Newbie Indicator Stalk Help (another!)
in Electrics
Posted · Edited by Sparepart
change
I attach below a pdf that has a colour diagram of the lighting circuits. The steering column switch shows up as items 35 and 36 which are housed in the same unit and share contacts. So looking at this we can answer your questions about contacts as follows:-
54. Live via Fuse 9 from ignition switch posn 2 and 3
30. Live direct from battery
15. Live un-fused power from the ignition switch posn 2 and 3
31.- Can't see this on the column switch (35/36) it is the earth connection on the indicator flasher relay. If the one you see on the column switch has brown wire the its probably an earth.

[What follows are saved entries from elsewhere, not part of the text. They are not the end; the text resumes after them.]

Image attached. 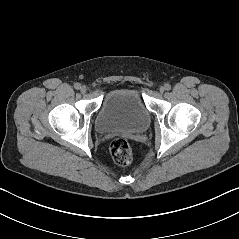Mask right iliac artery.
Returning a JSON list of instances; mask_svg holds the SVG:
<instances>
[{
  "label": "right iliac artery",
  "instance_id": "obj_1",
  "mask_svg": "<svg viewBox=\"0 0 239 239\" xmlns=\"http://www.w3.org/2000/svg\"><path fill=\"white\" fill-rule=\"evenodd\" d=\"M74 88L79 90L81 88V84L80 83H75Z\"/></svg>",
  "mask_w": 239,
  "mask_h": 239
}]
</instances>
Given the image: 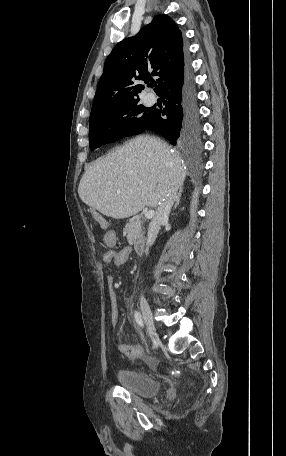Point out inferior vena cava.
Instances as JSON below:
<instances>
[{"mask_svg": "<svg viewBox=\"0 0 286 456\" xmlns=\"http://www.w3.org/2000/svg\"><path fill=\"white\" fill-rule=\"evenodd\" d=\"M175 194L176 192H170L161 198L156 213L148 226L147 246H152L154 244L161 225L168 220L171 207L176 198Z\"/></svg>", "mask_w": 286, "mask_h": 456, "instance_id": "602c4592", "label": "inferior vena cava"}]
</instances>
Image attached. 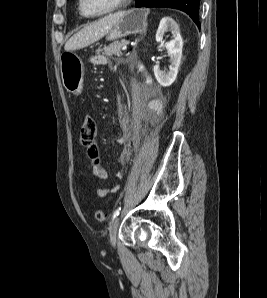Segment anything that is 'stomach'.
<instances>
[{
	"mask_svg": "<svg viewBox=\"0 0 267 298\" xmlns=\"http://www.w3.org/2000/svg\"><path fill=\"white\" fill-rule=\"evenodd\" d=\"M148 9H131L123 11L116 24L108 31V40H117L131 34H142L146 31ZM60 70L65 89L79 95L83 89L84 71L79 57L72 52H64L60 56Z\"/></svg>",
	"mask_w": 267,
	"mask_h": 298,
	"instance_id": "0dacf381",
	"label": "stomach"
}]
</instances>
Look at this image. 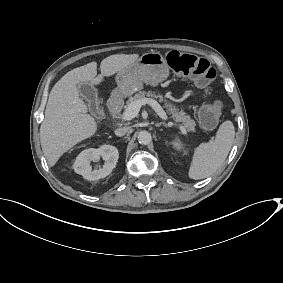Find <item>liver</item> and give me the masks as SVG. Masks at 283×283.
Listing matches in <instances>:
<instances>
[{"mask_svg":"<svg viewBox=\"0 0 283 283\" xmlns=\"http://www.w3.org/2000/svg\"><path fill=\"white\" fill-rule=\"evenodd\" d=\"M138 54H116L101 61V74L97 63L91 62L67 72L52 88L40 127L41 147L50 166L71 147L94 135L97 124L87 114V106L79 97L78 84H99L103 76H111L133 64Z\"/></svg>","mask_w":283,"mask_h":283,"instance_id":"6515ba94","label":"liver"}]
</instances>
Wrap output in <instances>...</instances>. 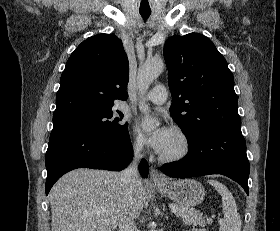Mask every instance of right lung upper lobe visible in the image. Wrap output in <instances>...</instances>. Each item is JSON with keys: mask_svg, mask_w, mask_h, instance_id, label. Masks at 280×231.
<instances>
[{"mask_svg": "<svg viewBox=\"0 0 280 231\" xmlns=\"http://www.w3.org/2000/svg\"><path fill=\"white\" fill-rule=\"evenodd\" d=\"M129 63L121 40L99 34L82 42L69 57L60 79L53 123L111 112L126 100Z\"/></svg>", "mask_w": 280, "mask_h": 231, "instance_id": "right-lung-upper-lobe-1", "label": "right lung upper lobe"}]
</instances>
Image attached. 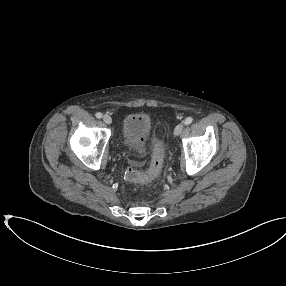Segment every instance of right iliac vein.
<instances>
[{
    "mask_svg": "<svg viewBox=\"0 0 286 286\" xmlns=\"http://www.w3.org/2000/svg\"><path fill=\"white\" fill-rule=\"evenodd\" d=\"M103 121H104L106 124L110 125V124L112 123V118H111L110 115L105 114V115L103 116Z\"/></svg>",
    "mask_w": 286,
    "mask_h": 286,
    "instance_id": "right-iliac-vein-1",
    "label": "right iliac vein"
}]
</instances>
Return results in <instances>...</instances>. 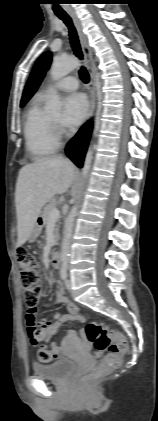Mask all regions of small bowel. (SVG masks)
<instances>
[{
	"mask_svg": "<svg viewBox=\"0 0 158 421\" xmlns=\"http://www.w3.org/2000/svg\"><path fill=\"white\" fill-rule=\"evenodd\" d=\"M55 302L65 306L67 313L63 316H56L53 321L45 322L42 327L39 326L32 311L27 315V330L32 344L37 345L41 342H47L65 322L82 320L78 307L65 296L64 286L61 282H57L55 286ZM77 340L76 333L69 330L63 338V344L51 342V351L56 357H60L64 352V345Z\"/></svg>",
	"mask_w": 158,
	"mask_h": 421,
	"instance_id": "small-bowel-1",
	"label": "small bowel"
}]
</instances>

56a. Feeds fuses 14 and 15, Main beam (also driving lights relay which you most likely dont have)
56b. Feeds fuses 16 and 17, Dip beam (possibly a dip beam relay which you most likey dont have)
55. Think that might be the horn.
58. Feeds fuses 18 and 19, Side lights, number plate light etc.
H is power from the Hazard warning swich, on top of column.
L. and R. are the Left and Right power to the LHS and RHS indicator bulbs from the flasher relay via pin 49a.
The frantic clicking of the flasher unit is most likely either a bad bulb or bad earth to the bulbs. The flasher unit uses the current flowing through it to heat a bi metal strip, that then breaks the contact until it cools down and then makes contact again etc, it is wired in parallel to the flasher bulbs, and has its own earth (see diagram) so if the bulb circuit goes to hight resistance, more current flows through the flasher and it heats up quicker and operates more often.